The Gawker provides a complete rundown on the comings and goings of the staff of The New Yorker. Its surprising conclusion? That many of the editors now regarded as starts were hired by the much-maligned Tina Brown.

Author Susan Ito brought my attention to this amazing book delivery service in Kenya. People living in rural regions get books brought to them by CAMELS. Lots of authors have donated books or funds to this otherworldly service.

Masha Hamilton’s novel,The Camel Bookmobile, has just been released, and according to Ito, is getting great reviews. Hamilton, a former Middle East and Russia correspondent, will be in the Bay Area from April 27 to April 30.

I haven’t seen the book yet, but find the concept of a camel bookmobile so appealing.

Monday, April 02, 2007

More and More Writing Guides

Two interesting Bay Area book deals from Publisher’s Marketplace:

The 826 Valencia writing centers' first 826 VALENCIA GUIDES, one on writing memoir, edited by Jenny Traig, with an introduction by Dave Eggers, and contributions from AnthonySwofford, Elizabeth Gilbert, Jonathan Ames, Phillip Lopate, Tobias Wolff, and others, and the second on writing fiction, to Sarah Knight at Holt, at auction, by Ted Weinstein at Ted Weinstein Literary Management (NA).

Dave Eggers is expanding his brand into writing books. This is a smart move, for there is a huge market for writing books. I should know, since I am an addict. I bought two this past weekend: Ariel Gore’s How To Become A Famous Writer Before You’re Dead, and Telling True Stories, a NonFiction Writers’ Guide from the Neiman Foundation at Harvard University.

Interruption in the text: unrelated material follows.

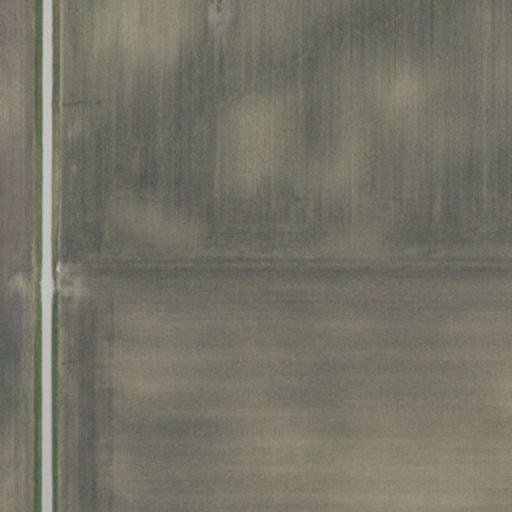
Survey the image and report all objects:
road: (46, 255)
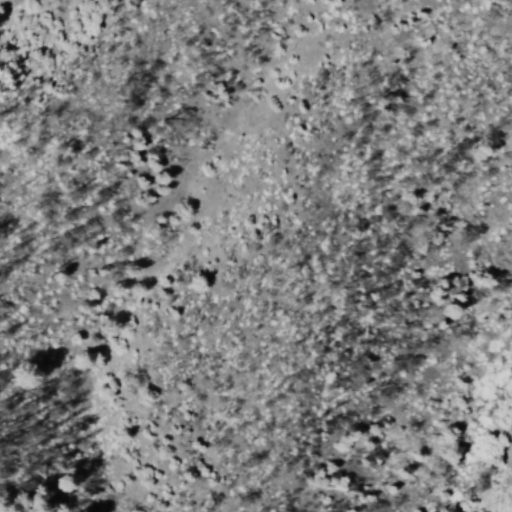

Gore’s guide is laugh-out loud funny and full of practical tips on how to push yourself. Her sections include “Give Yourself a Lit Star Makeover,” and “Become a Brazen Self-Promoter.” The Harvard guide is trading on the name of the Neiman Narrative Conference, one of the country’s only conferences devoted to the craft of journalistic nonfiction. It talks about narrative structure and pacing, creating character, and other tips to bring nonfiction to life.

In another deal:

NPR talk-show host Michael Krasny's OFF MIKE: A Memoir of Talk Radio and Literary Life, describing growing up tough in Cleveland, discovering literature, and becoming instead radio personality who has perhaps interviewed as many writers as anyone -- with reflections on author encounters from Saul Bellow and Salman Rushdie to Margaret Atwood and Alice Walker, to Alan Harvey at Stanford University Press, in a pre-empt, by Amy Rennert at the Amy Rennert Agency.

Very Funny

This is a day late, but Ed Champion has some hilarious April Fools’ Day posts, including “Dan Brown Sues Himself,” “Jonathan Lethem Commits to Five Year Book Tour,” and “Jane Smiley To Stop Writing About Horses.” Check it out.